Tuck-It-Away Self Storage Continues Fight Against Columbia University

by Winnie Hsiu January 20, 2010 4:57 PM

Nicholas Sprayregen, the owner of Tuck-It-Away self storage in Harlem, has been fighting Columbia University since 2004, when Columbia announced that it wanted to expand into the space where four of his self-storage facilities are located. The university at first tried to buy the properties from Sprayregen, but he refused. "Before long, the offer changed," explains Sprayregen. "'If you don't sell, you'll face condemnation.' I looked on that as offensive, coming from an institution as large and powerful as Columbia." Sprayregen tried to swap land with the university instead, offering to trade his Tuck-It-Away buildings on one side of Broadway for some parcels of Columbia's property on the other side of the street. The university did not agree. 

Then Columbia tried to annex the property using the power of eminent domain, in which a public entity can force private property owners to sell their property so that the space can be used for the good of the public. Sprayregen decided to fight back. He filed a lawsuit in January 2009, not expecting to win. He lost his case in the Court of Appeals in November. But then the case moved to the Appellate Division of the State Supreme Court in Manhattan, and Sprayregen, who says that Tuck-It-Away has so far spent $2 million in the fight against the Columbia expansion, won. The Court ruled that no public purpose or blight could justify condemning Tuck-It-Away's buildings. But many New York lawyers expect the appeals court ruling, which was very strongly worded, to be overturned. The court called Columbia "a private elite institution" that could not claim a civic purpose for its expansion, and called Columbia's arguments "mere sophistry." Some observers speculate that the case could end up before the United States Supreme Court. 

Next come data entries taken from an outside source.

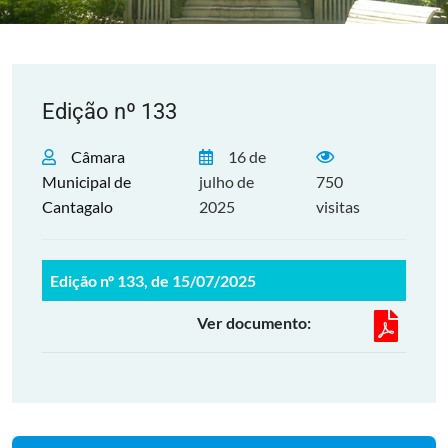
Edição nº 133
Câmara
16 de
Municipal de
julho de
750
Cantagalo
2025
visitas
Edição nº 133, de 15/07/2025
Ver documento: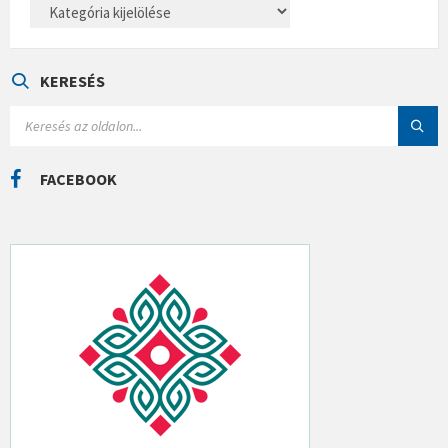
K
A
T
E
G
Ó
KERESÉS
R
I
S
Á
E
K
A
R
C
FACEBOOK
H
: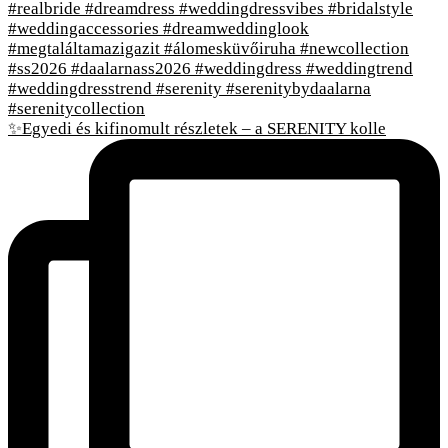
✨Egyedi és kifinomult részletek – a SERENITY kolle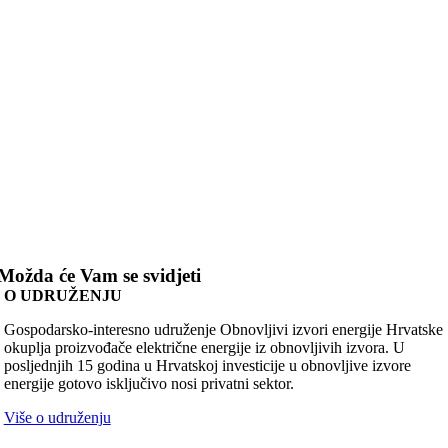
Možda će Vam se svidjeti
O UDRUŽENJU
Gospodarsko-interesno udruženje Obnovljivi izvori energije Hrvatske
okuplja proizvođače električne energije iz obnovljivih izvora. U
posljednjih 15 godina u Hrvatskoj investicije u obnovljive izvore
energije gotovo isključivo nosi privatni sektor.
Više o udruženju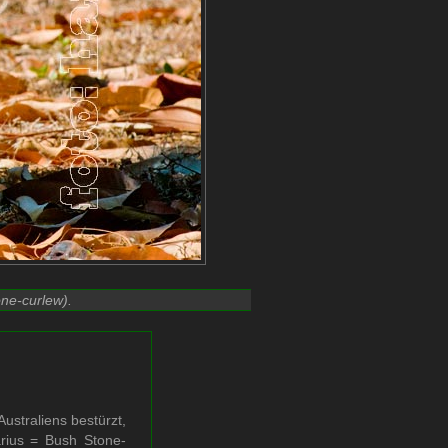
ne-curlew
).
straliens bestürzt,
arius = Bush Stone-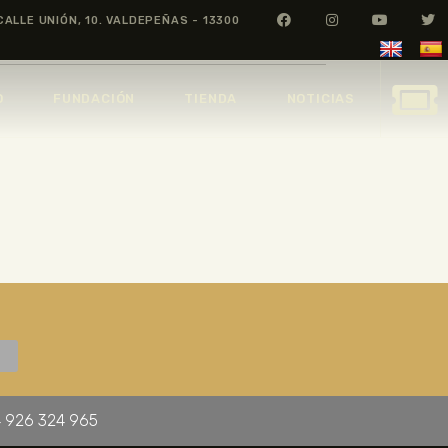
CALLE UNIÓN, 10. VALDEPEÑAS - 13300
O
FUNDACIÓN
TIENDA
NOTICIAS
 926 324 965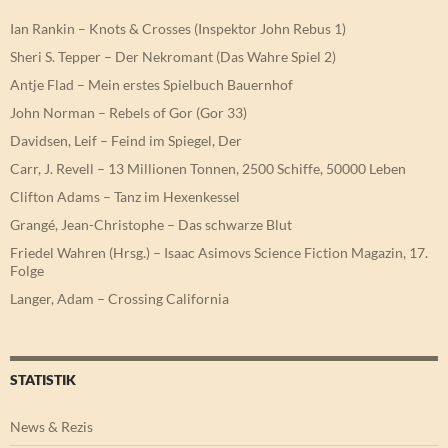
Ian Rankin – Knots & Crosses (Inspektor John Rebus 1)
Sheri S. Tepper – Der Nekromant (Das Wahre Spiel 2)
Antje Flad – Mein erstes Spielbuch Bauernhof
John Norman – Rebels of Gor (Gor 33)
Davidsen, Leif – Feind im Spiegel, Der
Carr, J. Revell – 13 Millionen Tonnen, 2500 Schiffe, 50000 Leben
Clifton Adams – Tanz im Hexenkessel
Grangé, Jean-Christophe – Das schwarze Blut
Friedel Wahren (Hrsg.) – Isaac Asimovs Science Fiction Magazin, 17.
Folge
Langer, Adam – Crossing California
STATISTIK
News & Rezis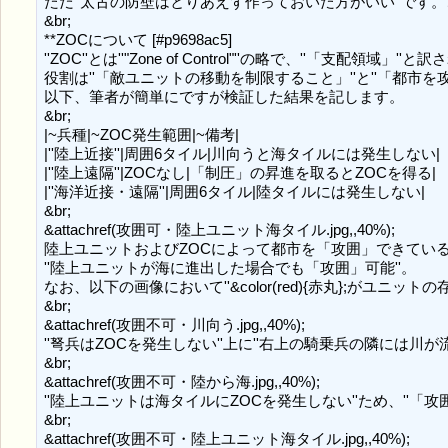
ただ''太古の防壁はとりあえず作っておいた方がいい''で
&br;

**ZOCについて [#p9698ac5]

''ZOC''とは''"Zone of Control"''の略で、''「支配領域」''と
役割は''「敵ユニットの移動を制限すること」''と''「都市を攻
以下、筆者が簡単にですが検証した結果を記します。

&br;

|~兵種|~ZOC発生範囲|~備考|

|''陸上近接''|周囲6タイル|川向うと海タイルには発生しない|

|''陸上遠隔''|ZOCなし|「制圧」の昇進を取るとZOCを得る|

|''海洋近接・遠隔''|周囲6タイル|陸タイルには発生しない|

&br;

&attachref(攻囲可・陸上ユニット海タイル.jpg,,40%);

陸上ユニットおよびZOCによって都市を「攻囲」できている
''陸上ユニットが海に進出した場合でも「攻囲」可能''。

なお、以下の画像において''&color(red){赤丸};がユニットの存在
&br;

&attachref(攻囲不可・川向う.jpg,,40%);

''弩兵はZOCを発生しない''上に''右上の騎乗兵の隣には川が流
&br;

&attachref(攻囲不可・陸から海.jpg,,40%);

''陸上ユニットは海タイルにZOCを発生しない''ため、''「攻囲」
&br;

&attachref(攻囲不可・陸上ユニット海タイル.jpg,,40%);
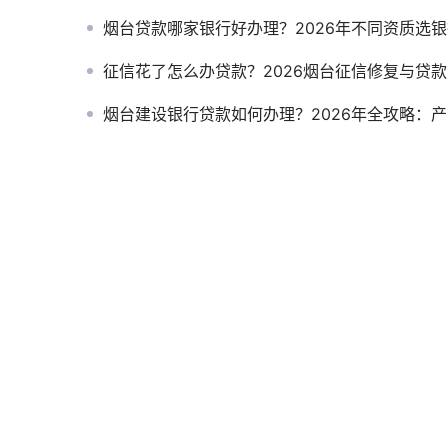
烟台贷款哪家银行好办理？2026年不同资质选银行全
征信花了怎么办贷款？2026烟台征信修复与贷款方案全
烟台建设银行贷款如何办理？2026年全攻略：产品、流程、条件一次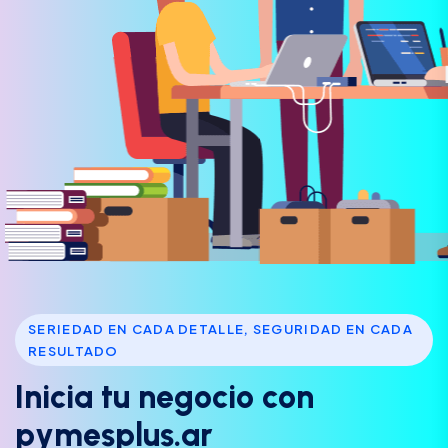
SERIEDAD EN CADA DETALLE, SEGURIDAD EN CADA
RESULTADO
I
n
i
c
i
a
t
u
n
e
g
o
c
i
o
c
o
n
p
y
m
e
s
p
l
u
s
.
a
r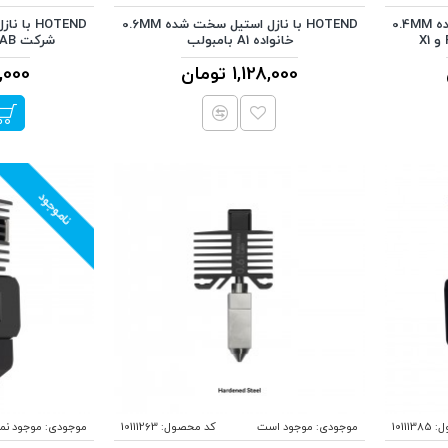
HOTEND با نازل استیل سخت شده 0.4MM
HOTEND با نازل استیل سخت شده 0.6MM
خانواده A1 بامبولب
شرکت BAMBU LAB خانواده A1
1,128,000 تومان
201,000
ناموجود
ل:
10111385
موجودی:
موجود است
کد محصول:
10111263
موجودی:
موجود نم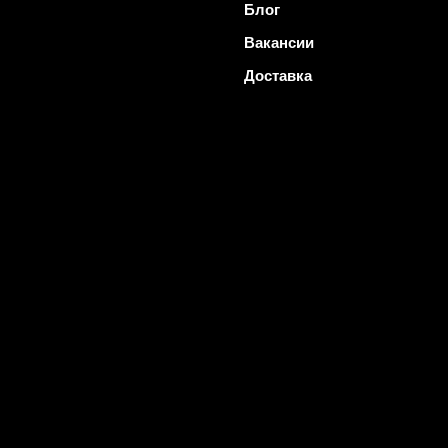
Блог
Вакансии
Доставка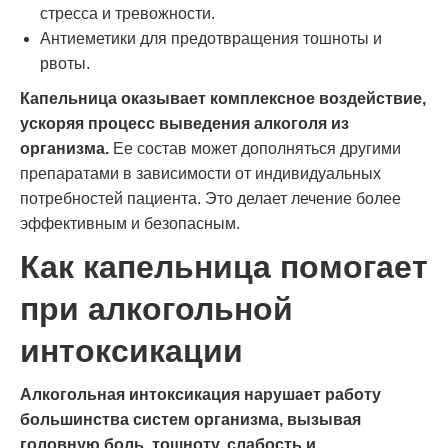
стресса и тревожности.
Антиеметики для предотвращения тошноты и
рвоты.
Капельница оказывает комплексное воздействие,
ускоряя процесс выведения алкоголя из
организма.
Ее состав может дополняться другими
препаратами в зависимости от индивидуальных
потребностей пациента. Это делает лечение более
эффективным и безопасным.
Как капельница помогает
при алкогольной
интоксикации
Алкогольная интоксикация нарушает работу
большинства систем организма, вызывая
головную боль, тошноту, слабость и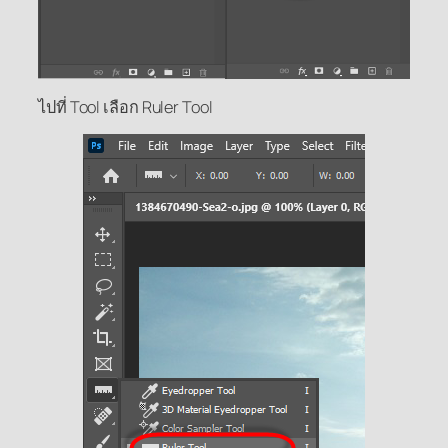
ไปที่ Tool เลือก Ruler Tool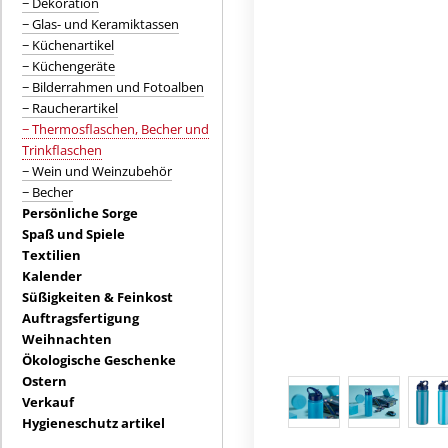
− Dekoration
− Glas- und Keramiktassen
− Küchenartikel
− Küchengeräte
− Bilderrahmen und Fotoalben
− Raucherartikel
− Thermosflaschen, Becher und
Trinkflaschen
− Wein und Weinzubehör
− Becher
Persönliche Sorge
Spaß und Spiele
Textilien
Kalender
Süßigkeiten & Feinkost
Auftragsfertigung
Weihnachten
Ökologische Geschenke
Ostern
Verkauf
Hygieneschutz artikel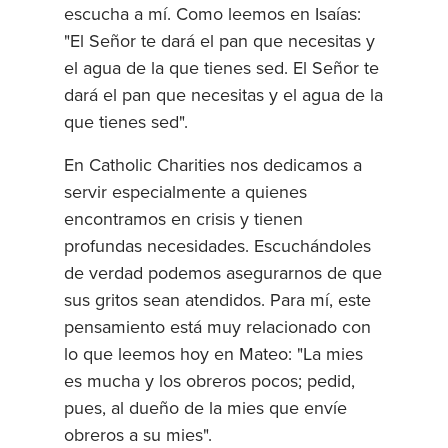
escucha a mí. Como leemos en Isaías:
"El Señor te dará el pan que necesitas y
el agua de la que tienes sed. El Señor te
dará el pan que necesitas y el agua de la
que tienes sed".
En Catholic Charities nos dedicamos a
servir especialmente a quienes
encontramos en crisis y tienen
profundas necesidades. Escuchándoles
de verdad podemos asegurarnos de que
sus gritos sean atendidos. Para mí, este
pensamiento está muy relacionado con
lo que leemos hoy en Mateo: "La mies
es mucha y los obreros pocos; pedid,
pues, al dueño de la mies que envíe
obreros a su mies".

This month, Sprayregen continued the battle at a public hearing in Harlem. Speakers on both sides of the issue attended. Sprayregen has hired Norman Siegel, a former New York Civil Liberties Union executive director, to represent Tuck-It-Away. Siegel called eminent domain reform "the civil rights issue of the 21st century." But Kathryn Wilde, the chief executive for Partnership for New York City, disagreed. "I think it's frightening," she said, "because there are few more important investments in our city's future than that which Columbia is making." Advocates of the Columbia project argued that the Tuck-It-Away properties are vital to Columbia's project, because 16 of the new buildings are intended to be connected underground -- right through the Tuck-It-Away property. "If the basement can't be connected," argued Columbia executive vice president Maxine Griffith, "I don't see how we can proceed." 

Whatever the outcome of the current case, it is likely that New York will be revising its eminent domain laws in response. New York City Law Department deputy chief Lisa Bova-Hiatt commented that although the city supports Columbia, it would not be opposed to changing the eminent domain law, if the changes were "thoughtful." State Senator Bill Perkins, a Harlem Democrat whose district includes the Tuck-It-Away buildings, was one of the hearing's strongest advocates for changing the current eminent domain law. "Eminent domain is like a gun to people's heads," he argued.